Brickley shared the frustration of the proponents.

“It’s one of those things that, in Massachusetts, in a lot of ways, we keep hitting a wall relative to the law,’’ said Brickley, who is also a member of the Field Hockey Committee that had voted, 12-0, in support of the rule. “That’s very frustrating. Frustrating to me as a female athletic director.

“I think it’s unfortunate when we do have good people who put so much effort into something like this, the natural reaction is to get discouraged and throw their hands up. I hope that won’t be the case. I hope there’s something good down the line for our females.’’

Board chairman Barry Haley, the Concord-Carlisle athletic director, said a picture can stir emotion but can’t stand up to a legal challenge and the state’s Equal Rights Amendment, which has been used repeatedly in striking down MIAA attempts to keep boys off girls’ teams.

“The proponents of the rule change said it was safety-related, but you have to have demonstrated numbers, statistics, things like that,’’ said Haley. “When you show a picture of a boy colliding with a girl, I’m sure girls collide with girls in field hockey, too, and there are injuries.

“It’s a compelling case, but at the same time, we have to obey the law. When legal counsel states this is discriminatory against boys, then we have to support the law.

→ DATA SUPPLIED
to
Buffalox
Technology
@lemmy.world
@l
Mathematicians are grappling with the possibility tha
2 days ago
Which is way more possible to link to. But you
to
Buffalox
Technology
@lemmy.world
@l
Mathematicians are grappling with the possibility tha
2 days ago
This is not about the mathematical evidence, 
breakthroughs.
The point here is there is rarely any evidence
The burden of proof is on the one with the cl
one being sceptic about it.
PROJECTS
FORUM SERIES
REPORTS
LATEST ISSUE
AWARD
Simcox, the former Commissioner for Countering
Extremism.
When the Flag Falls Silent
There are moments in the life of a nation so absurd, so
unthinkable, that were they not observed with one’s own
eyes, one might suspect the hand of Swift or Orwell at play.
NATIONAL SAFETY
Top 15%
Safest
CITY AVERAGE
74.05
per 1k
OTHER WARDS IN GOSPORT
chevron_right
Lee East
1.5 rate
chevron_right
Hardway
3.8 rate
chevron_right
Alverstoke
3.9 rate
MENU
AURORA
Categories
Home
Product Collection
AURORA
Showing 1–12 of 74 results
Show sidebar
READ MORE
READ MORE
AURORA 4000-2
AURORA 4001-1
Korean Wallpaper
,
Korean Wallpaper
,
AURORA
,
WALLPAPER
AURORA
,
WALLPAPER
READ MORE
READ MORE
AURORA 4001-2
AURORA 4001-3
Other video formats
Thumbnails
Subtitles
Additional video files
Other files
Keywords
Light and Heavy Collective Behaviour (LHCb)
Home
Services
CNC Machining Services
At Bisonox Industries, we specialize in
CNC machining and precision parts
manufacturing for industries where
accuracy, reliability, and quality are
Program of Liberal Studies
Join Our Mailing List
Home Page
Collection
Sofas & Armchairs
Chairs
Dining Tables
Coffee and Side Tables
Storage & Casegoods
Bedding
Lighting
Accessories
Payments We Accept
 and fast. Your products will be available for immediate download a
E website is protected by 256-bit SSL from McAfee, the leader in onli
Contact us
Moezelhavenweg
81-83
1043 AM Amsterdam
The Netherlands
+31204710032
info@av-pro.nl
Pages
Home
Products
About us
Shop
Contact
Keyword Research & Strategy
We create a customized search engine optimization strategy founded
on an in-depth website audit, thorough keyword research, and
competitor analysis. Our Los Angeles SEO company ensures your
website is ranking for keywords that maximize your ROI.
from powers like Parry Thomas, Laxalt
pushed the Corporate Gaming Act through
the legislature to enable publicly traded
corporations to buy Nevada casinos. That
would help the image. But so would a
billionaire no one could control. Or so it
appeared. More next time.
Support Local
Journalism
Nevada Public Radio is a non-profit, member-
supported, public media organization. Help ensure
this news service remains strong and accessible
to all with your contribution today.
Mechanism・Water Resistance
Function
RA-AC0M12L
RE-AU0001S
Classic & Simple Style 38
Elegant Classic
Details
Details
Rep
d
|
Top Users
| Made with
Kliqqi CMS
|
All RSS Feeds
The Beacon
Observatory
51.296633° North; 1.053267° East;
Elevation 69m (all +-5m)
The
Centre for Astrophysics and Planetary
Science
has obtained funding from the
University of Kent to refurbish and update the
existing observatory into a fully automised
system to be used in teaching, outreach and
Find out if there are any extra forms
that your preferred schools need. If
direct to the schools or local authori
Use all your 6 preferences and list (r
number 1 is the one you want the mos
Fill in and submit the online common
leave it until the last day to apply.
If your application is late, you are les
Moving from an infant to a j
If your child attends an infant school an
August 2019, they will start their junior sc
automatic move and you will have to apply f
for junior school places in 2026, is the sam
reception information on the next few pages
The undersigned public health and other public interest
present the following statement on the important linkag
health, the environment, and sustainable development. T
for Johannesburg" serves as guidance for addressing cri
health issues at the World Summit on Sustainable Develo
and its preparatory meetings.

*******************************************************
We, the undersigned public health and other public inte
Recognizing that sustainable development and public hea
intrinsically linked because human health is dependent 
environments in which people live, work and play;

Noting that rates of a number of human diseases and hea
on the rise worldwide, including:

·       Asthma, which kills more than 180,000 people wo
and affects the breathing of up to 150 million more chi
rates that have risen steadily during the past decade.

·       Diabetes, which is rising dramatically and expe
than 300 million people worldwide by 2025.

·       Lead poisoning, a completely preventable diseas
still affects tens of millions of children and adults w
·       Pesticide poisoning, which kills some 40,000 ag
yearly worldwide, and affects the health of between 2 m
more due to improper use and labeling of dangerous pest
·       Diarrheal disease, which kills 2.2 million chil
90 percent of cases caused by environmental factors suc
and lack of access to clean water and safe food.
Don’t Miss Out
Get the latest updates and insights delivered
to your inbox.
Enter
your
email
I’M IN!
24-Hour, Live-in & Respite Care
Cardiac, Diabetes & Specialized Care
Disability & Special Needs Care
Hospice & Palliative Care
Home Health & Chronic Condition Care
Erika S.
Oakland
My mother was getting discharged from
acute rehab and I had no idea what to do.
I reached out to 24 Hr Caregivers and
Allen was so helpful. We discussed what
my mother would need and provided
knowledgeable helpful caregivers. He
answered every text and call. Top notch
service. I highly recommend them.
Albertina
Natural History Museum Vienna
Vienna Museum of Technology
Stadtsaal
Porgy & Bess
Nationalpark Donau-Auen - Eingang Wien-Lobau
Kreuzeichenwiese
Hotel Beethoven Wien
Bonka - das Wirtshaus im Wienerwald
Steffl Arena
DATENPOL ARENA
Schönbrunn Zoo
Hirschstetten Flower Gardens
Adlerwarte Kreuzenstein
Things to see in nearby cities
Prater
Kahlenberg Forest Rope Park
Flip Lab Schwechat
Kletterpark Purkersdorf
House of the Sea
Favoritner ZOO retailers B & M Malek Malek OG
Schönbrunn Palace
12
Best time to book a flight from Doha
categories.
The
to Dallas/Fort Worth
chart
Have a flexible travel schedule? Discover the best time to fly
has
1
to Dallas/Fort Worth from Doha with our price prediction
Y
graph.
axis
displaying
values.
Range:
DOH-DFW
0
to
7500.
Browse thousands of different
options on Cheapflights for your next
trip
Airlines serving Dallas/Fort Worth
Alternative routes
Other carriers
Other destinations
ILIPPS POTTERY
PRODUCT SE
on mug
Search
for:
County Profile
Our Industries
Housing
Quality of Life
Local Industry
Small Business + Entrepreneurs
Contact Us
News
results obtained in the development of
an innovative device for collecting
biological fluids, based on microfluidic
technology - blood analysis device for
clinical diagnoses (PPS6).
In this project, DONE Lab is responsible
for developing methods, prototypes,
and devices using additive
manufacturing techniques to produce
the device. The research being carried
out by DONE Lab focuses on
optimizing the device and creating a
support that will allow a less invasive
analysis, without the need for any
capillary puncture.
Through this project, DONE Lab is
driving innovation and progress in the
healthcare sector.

→ REQUIRED ACTION 1
In the field hockey rule article, what was the Field Hockey Committee's vote on the rule?
→ REQUIRED ACTION 2
Carry on the field hockey rule article from the point where it stops.
The material can be set aside; none of it is needed here.

→ RESPONSE BOX 1
The committee voted 12-0 in support of the rule.

→ RESPONSE BOX 2
“I wish boys didn’t choose to play field hockey. It is a girls game.’’

The concussion rules approved Wednesday by the state Public Health Commission were a source of frustration at yesterday’s meeting.

Under the new rules, coaches, student-athletes, and parents must take online concussion courses, and regulations were imposed that govern when athletes can return to play after sustaining a concussion. The MIAA had asked that the process of certifying a student’s eligibility be streamlined to avoid burdening its schools.

According to Haley, the MIAA seemed to be ignored.

“I’m dismayed that we had a lot of comment from a lot of people and it seemed none of our recommendations were taken,’’ said Haley. “To invest 6-7 months in this, it was very frustrating. Retirement looks a lot more attractive today.’’

Haley said he would have to collect roughly 1,600 forms before his student-athletes can play in the fall.